**Page text:**

People will always disagree about the aims and methods of the Poppy Appeal, as with anything to do with wars, and indeed welfare provision.  That people feel strongly enough to argue about it is a good sign, although the enforcement of poppy-wearing is antithetical to what British soldiers have fought most of the major wars of the twentieth and twenty-first centuries for.

(Anyone interested in the early histories of Armistice Day and the British Legion should read Adrian Gregory’s The Silence of Memory, Niall Barr’s The Poppy and the Lion and Deborah Cohen’s The War Come Home)

Learning to bear losses

12 August 2010

Earlier this summer, the Prime Minister commented that the nation should expect a spike in casualty numbers as the summer ‘fighting season’ begins, just as Sir Jock Stirrup said last summer in the build-up to operation Panther’s Claw. These are perfectly sensible comments, the number of casualties does increase in the summer in Afghanistan – and, of course, when coalition troops carry out offensive operations.

**What this task involves:**
Continue the piece on British war remembrance and Afghanistan casualties, starting right after its final sentence.

**Data extracts:**
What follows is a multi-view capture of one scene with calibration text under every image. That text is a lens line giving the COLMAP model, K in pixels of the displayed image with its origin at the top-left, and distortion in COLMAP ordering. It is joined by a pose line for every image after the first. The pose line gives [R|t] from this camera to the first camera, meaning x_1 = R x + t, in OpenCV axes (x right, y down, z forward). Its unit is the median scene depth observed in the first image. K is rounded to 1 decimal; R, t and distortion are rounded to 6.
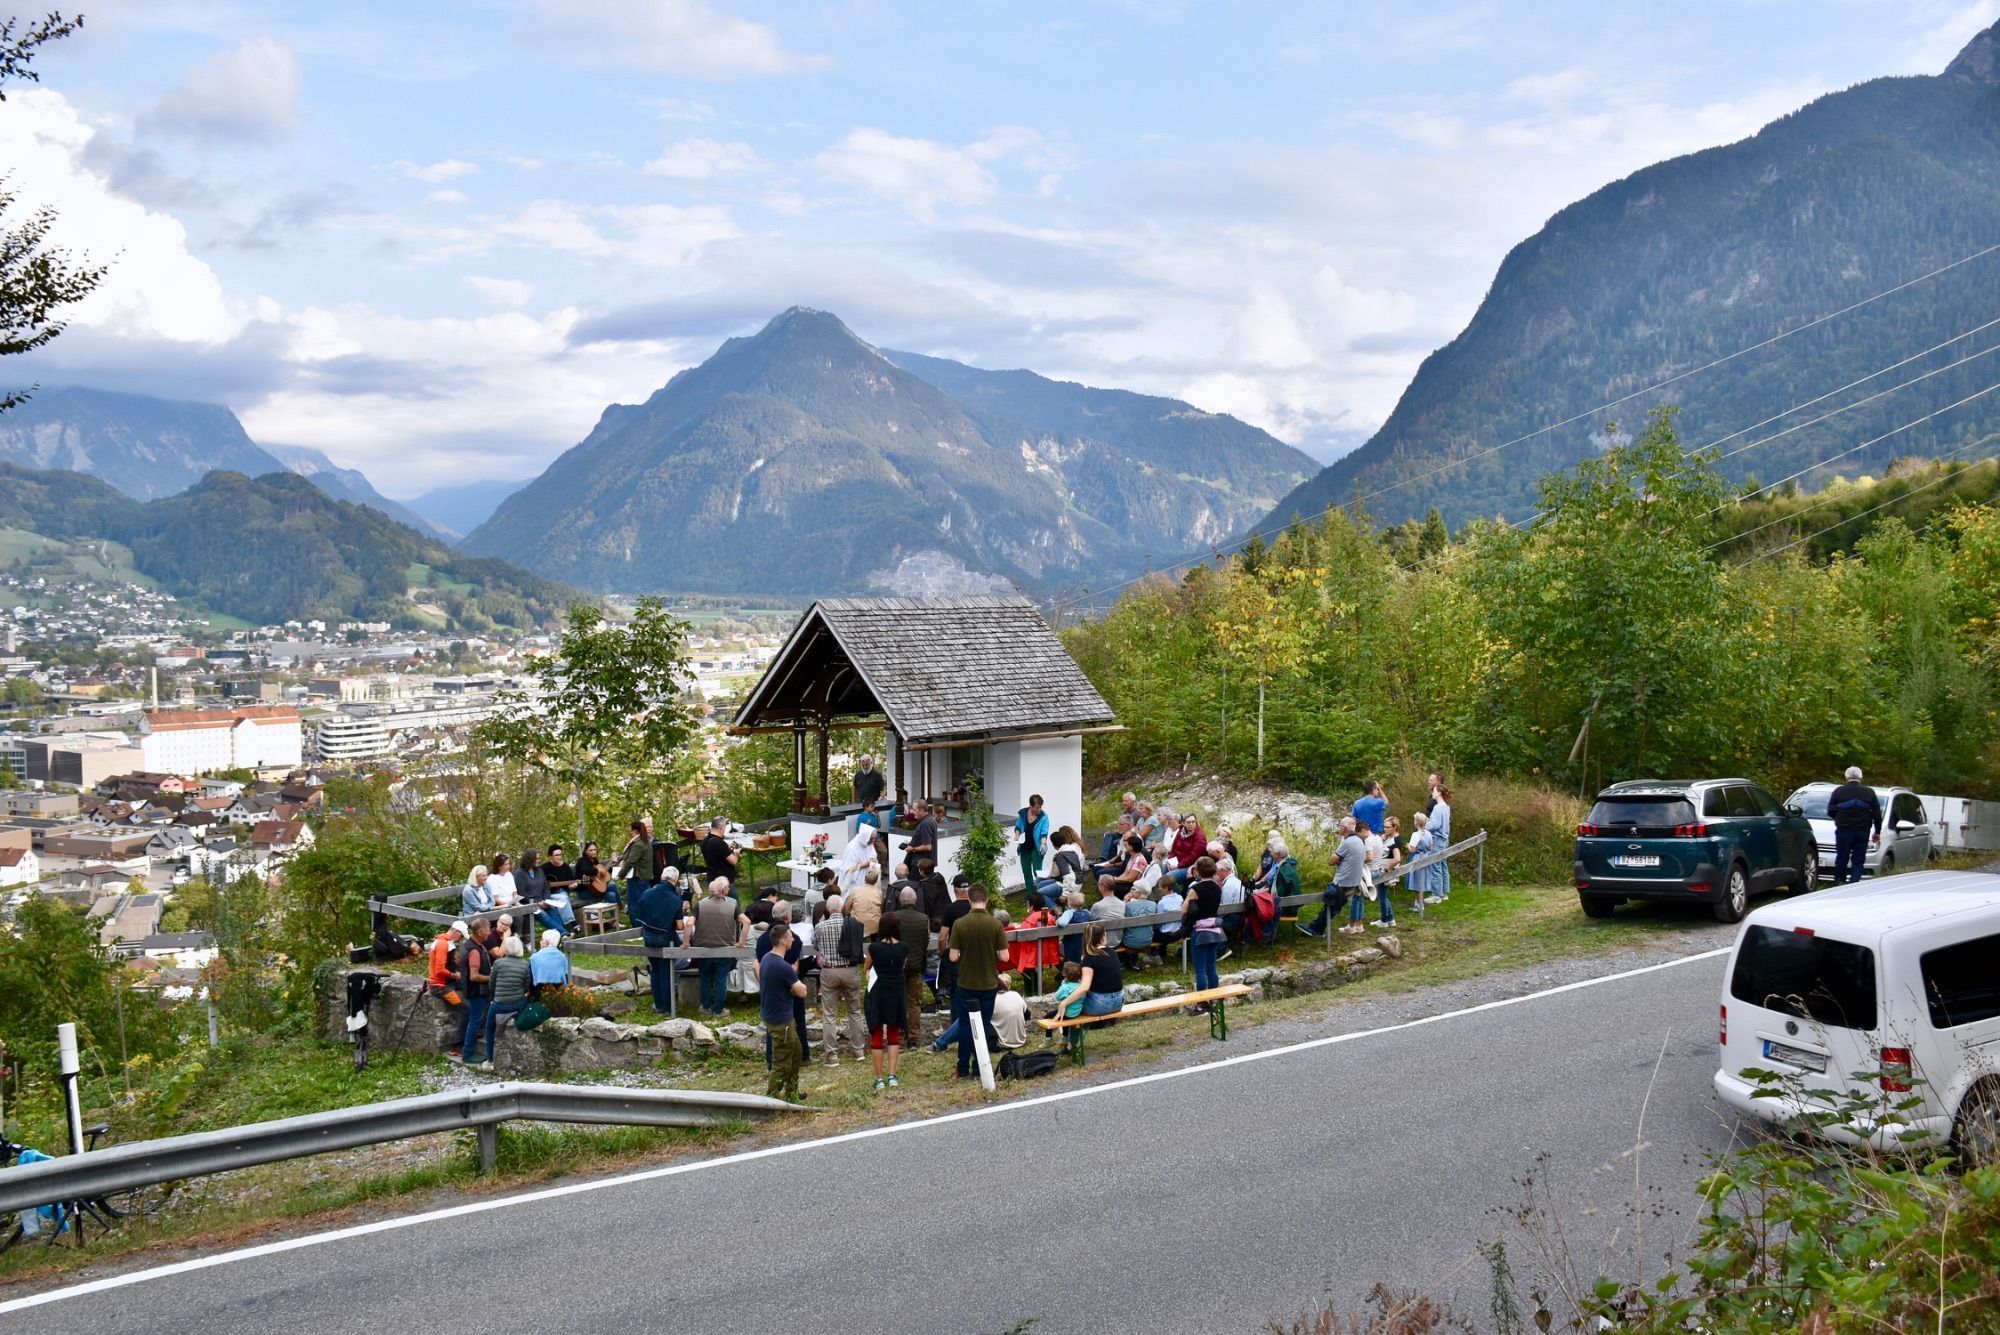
lens RADIAL K [[1730.2, 0, 985.9], [0, 1730.2, 678.9], [0, 0, 1]] dist [-0.079533, 0.085504]
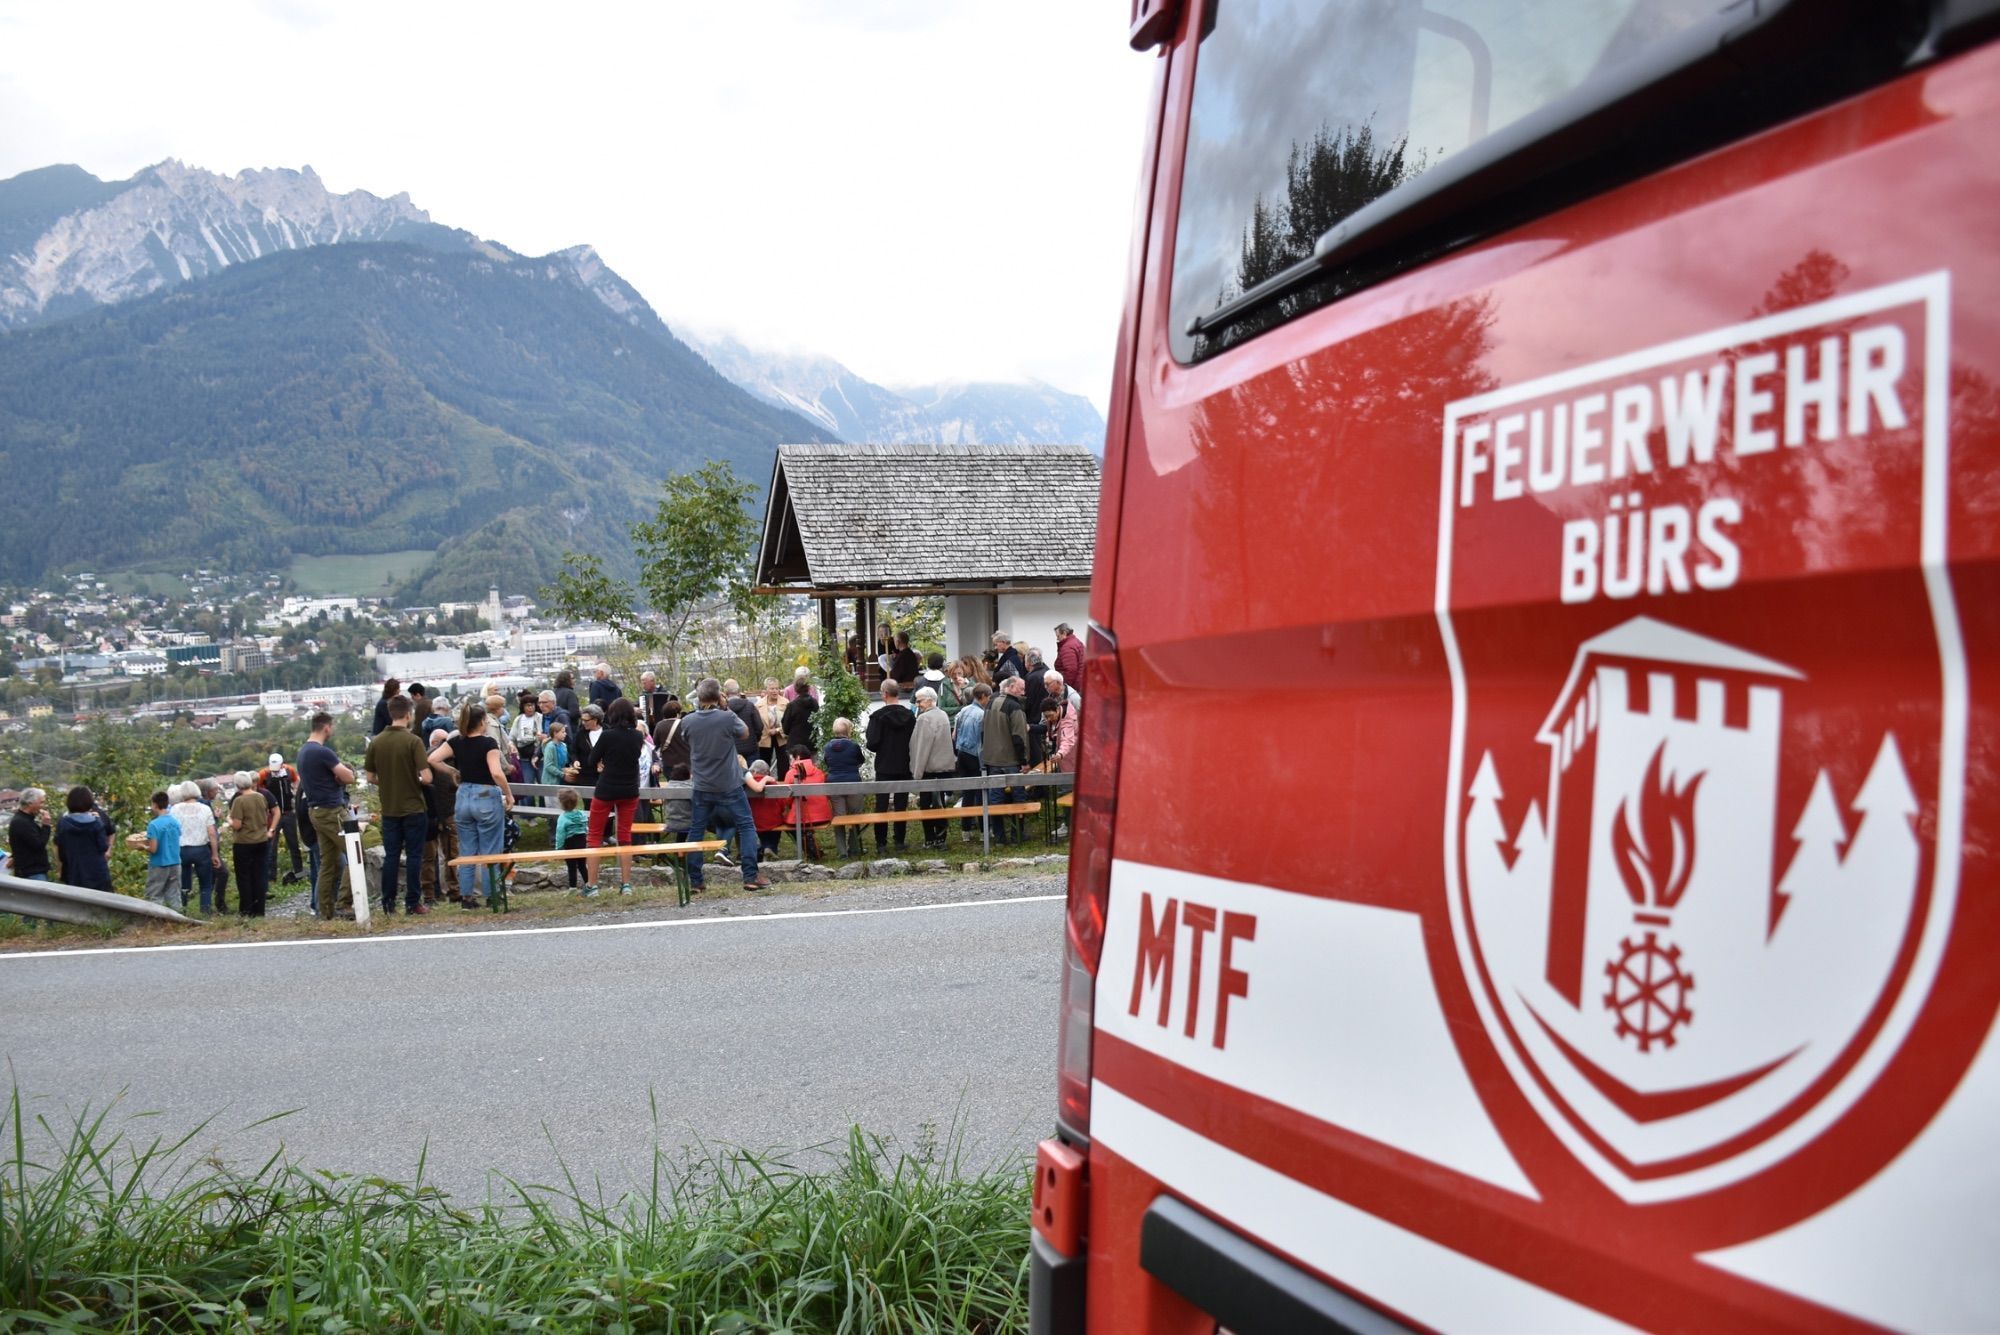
lens RADIAL K [[1577.7, 0, 1009.0], [0, 1577.7, 670.1], [0, 0, 1]] dist [-0.131351, 0.094324]
pose [[0.885830, 0.018013, -0.463660, 0.362059], [-0.007748, 0.999681, 0.024034, 0.049042], [0.463945, -0.017697, 0.885687, 0.256487]]
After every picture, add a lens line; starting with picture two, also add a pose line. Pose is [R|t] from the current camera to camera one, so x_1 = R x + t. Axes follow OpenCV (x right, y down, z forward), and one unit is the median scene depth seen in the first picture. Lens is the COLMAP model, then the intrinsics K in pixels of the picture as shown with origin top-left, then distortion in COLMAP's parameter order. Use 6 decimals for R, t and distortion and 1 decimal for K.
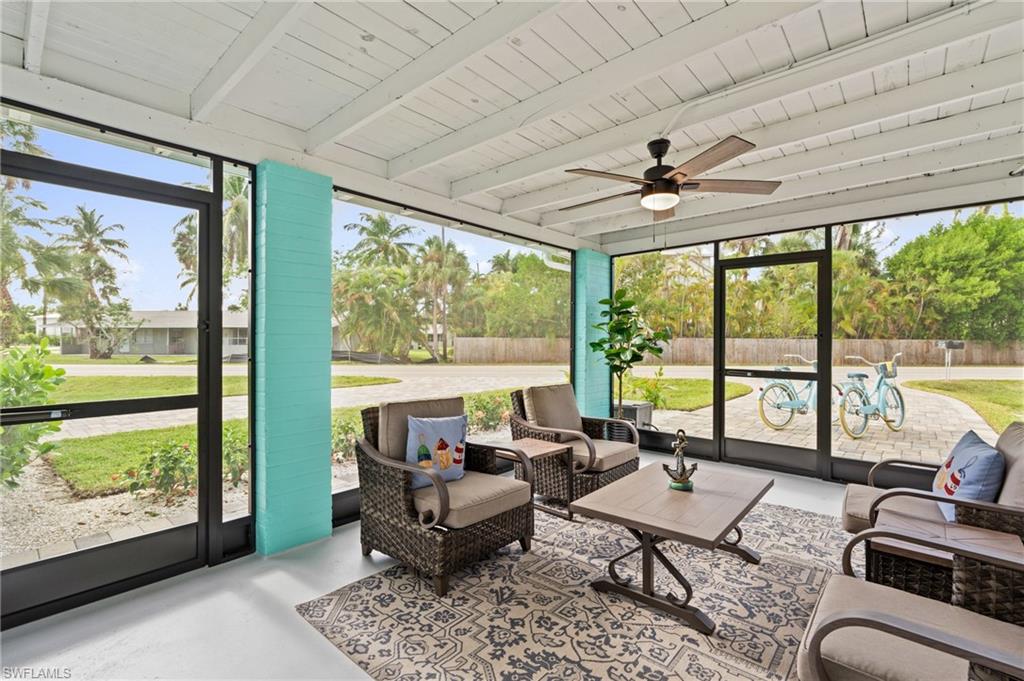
lens RADIAL K [[466.1, 0, 514.0], [0, 466.1, 340.9], [0, 0, 1]] dist [-0.001007, -0.000385]
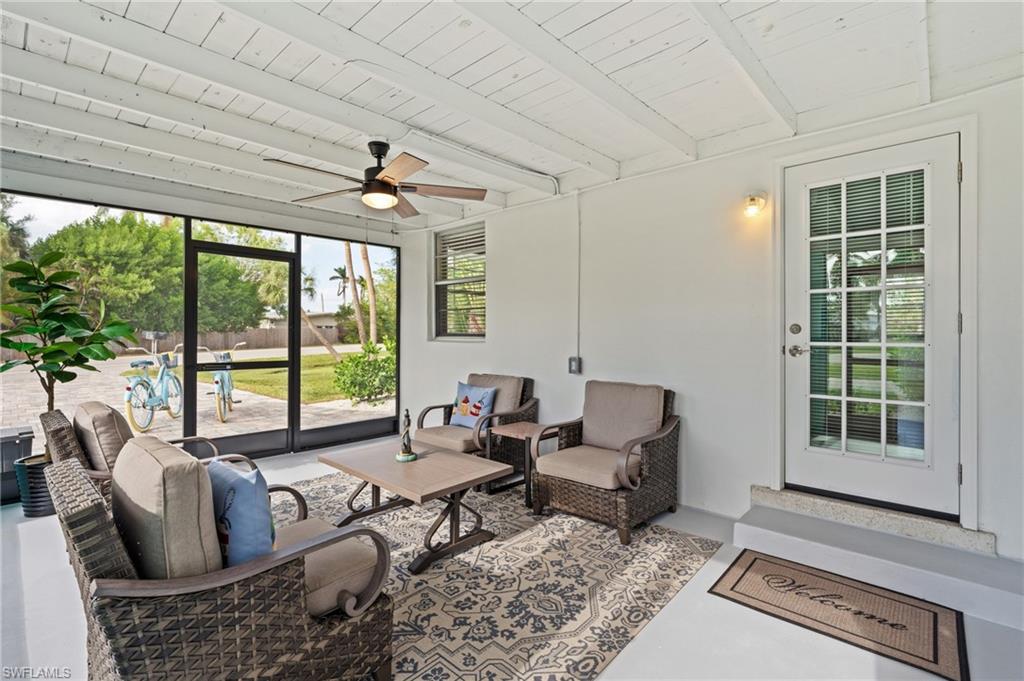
lens RADIAL K [[466.1, 0, 515.8], [0, 466.1, 334.8], [0, 0, 1]] dist [-0.001007, -0.000385]
pose [[0.018680, -0.005108, 0.999812, -0.528021], [0.000159, 0.999987, 0.005106, 0.000939], [-0.999826, 0.000063, 0.018681, 0.477182]]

**Response area:**
One such statement at the start of this year struck me as very reminiscent of warnings about casualties in the First World War.  Bob Ainsworth, warning of casualties in Operation Moshtarak, said that

“Of course casualties are something we have to come to expect when we’re involved in these operations and people have had that brought home to them. This is not a safe environment and it doesn’t matter how much kit and equipment we provide for them, we cannot entirely make these operations risk-free…We shouldn’t deny or pretend to people that we can provide security and that casualties are not a very real risk on these kind of operations and people have to be prepared for that.”

Compare that with this memo, issued to the press in 1916:

Together with patience, the nation must be taught to bear losses. No amount of skill on the part of the higher commanders, no training, however good, on the part of officers and men, no superiority, however great, of arms and ammunition, will enable victories to be won without the sacrifice of men’s lives. […] The aim for which the war is being waged is the destruction of German militarism. Three years of war and the loss of one-tenth of the manhood of the nation is not too great a price to pay in such a cause.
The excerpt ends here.